Cancer treatments constantly improve and many survivors wish to have their own biological children after the treatment conclusion. However, cancer treatments frequently cause infertility [12]. Hence, fertility preservation is crucial for cancer survivors. Fertility preservation options in post-pubertal women include oocyte/embryo cryopreservation, ovarian tissue cryopreservation and GnRH agonist application during the treatment [13], whereas in pre-pubertal girls ovarian tissue cryopreservation is the primary fertility preservation option [14]. Data on the protective effect of the pre-menarchal state on the ovarian reserve are inconclusive [15, 16]. Siris et al. [15] suggested that premature ovarian failure is uncommon in women who were treated with a combination chemotherapy for acute lymphoblastic leukemia (ALL) as children. On the other hand, Quigley et al. [16] observed high FSH levels in girls who survived ALL despite normal pubertal development, suggesting a decreased ovarian reserve. Ovarian function is affected by the age at which a patient undergoes BMT, and undergoing BMT prior to the age of 10 appears to be protective [17]. This seems to be the case for our twin sister A who received chemotherapy and a BMT when she was 2 years-old and is now, 27 years later, fertile. Conversely, BMT after menarche causes infertility in 65–84% of patients [18], and our twin sister B became amenorrhoic and infertile only after the treatment of relapse of AML when she received both chemotherapy and a BMT. Current methods for fertility preservation were unfortunately not available at the time our sisters got sick and were treated for AML.

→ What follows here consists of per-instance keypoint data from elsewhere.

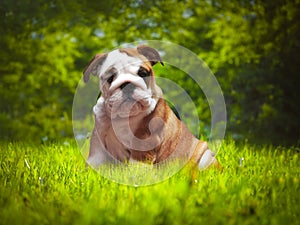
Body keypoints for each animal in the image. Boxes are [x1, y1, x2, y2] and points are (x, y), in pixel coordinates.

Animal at [83, 44, 219, 170]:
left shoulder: (145, 138)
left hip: (204, 156)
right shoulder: (98, 145)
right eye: (110, 78)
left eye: (143, 73)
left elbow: (138, 163)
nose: (127, 84)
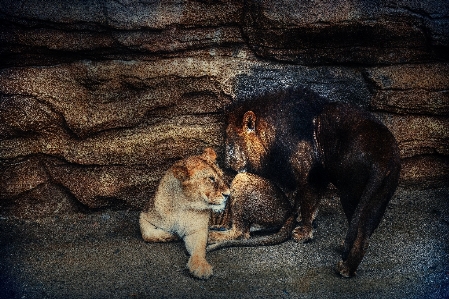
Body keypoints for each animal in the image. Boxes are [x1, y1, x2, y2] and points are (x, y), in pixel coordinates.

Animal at [139, 149, 231, 280]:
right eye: (211, 178)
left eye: (221, 175)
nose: (228, 194)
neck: (182, 205)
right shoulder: (145, 215)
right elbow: (146, 233)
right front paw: (172, 236)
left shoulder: (197, 230)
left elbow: (198, 249)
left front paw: (200, 266)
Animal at [226, 87, 400, 278]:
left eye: (229, 142)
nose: (225, 164)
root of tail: (382, 160)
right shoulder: (320, 177)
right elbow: (310, 202)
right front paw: (302, 219)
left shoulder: (308, 174)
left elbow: (307, 203)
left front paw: (304, 233)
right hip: (380, 196)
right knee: (365, 234)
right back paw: (346, 258)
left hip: (351, 192)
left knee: (360, 233)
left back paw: (345, 268)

This is a rare case report of concordant AML in twin sisters. It shows that pre-pubertal chemotherapy obviously does not affect later pubertal development. To the best of our knowledge this is also the only case report describing two different reproductive outcomes after the treatment of AML in monozygotic twin sisters. Despite the fact that spontaneous pregnancies after a BMT are rare and there are data in literature suggesting that only 0.6 to 11% of patients conceive after a BMT [19], our twin sister A, who received chemotherapy and BMT prior to puberty, spontaneously conceived. Twin B, on the other hand, who was treated after menarche, is now infertile. We conclude that although pre-pubertal oncological treatment does not seem to cause immediate infertility, it is important to inform these girls and their parents about future fertility and to offer fertility preservation prior to the start of oncological treatment.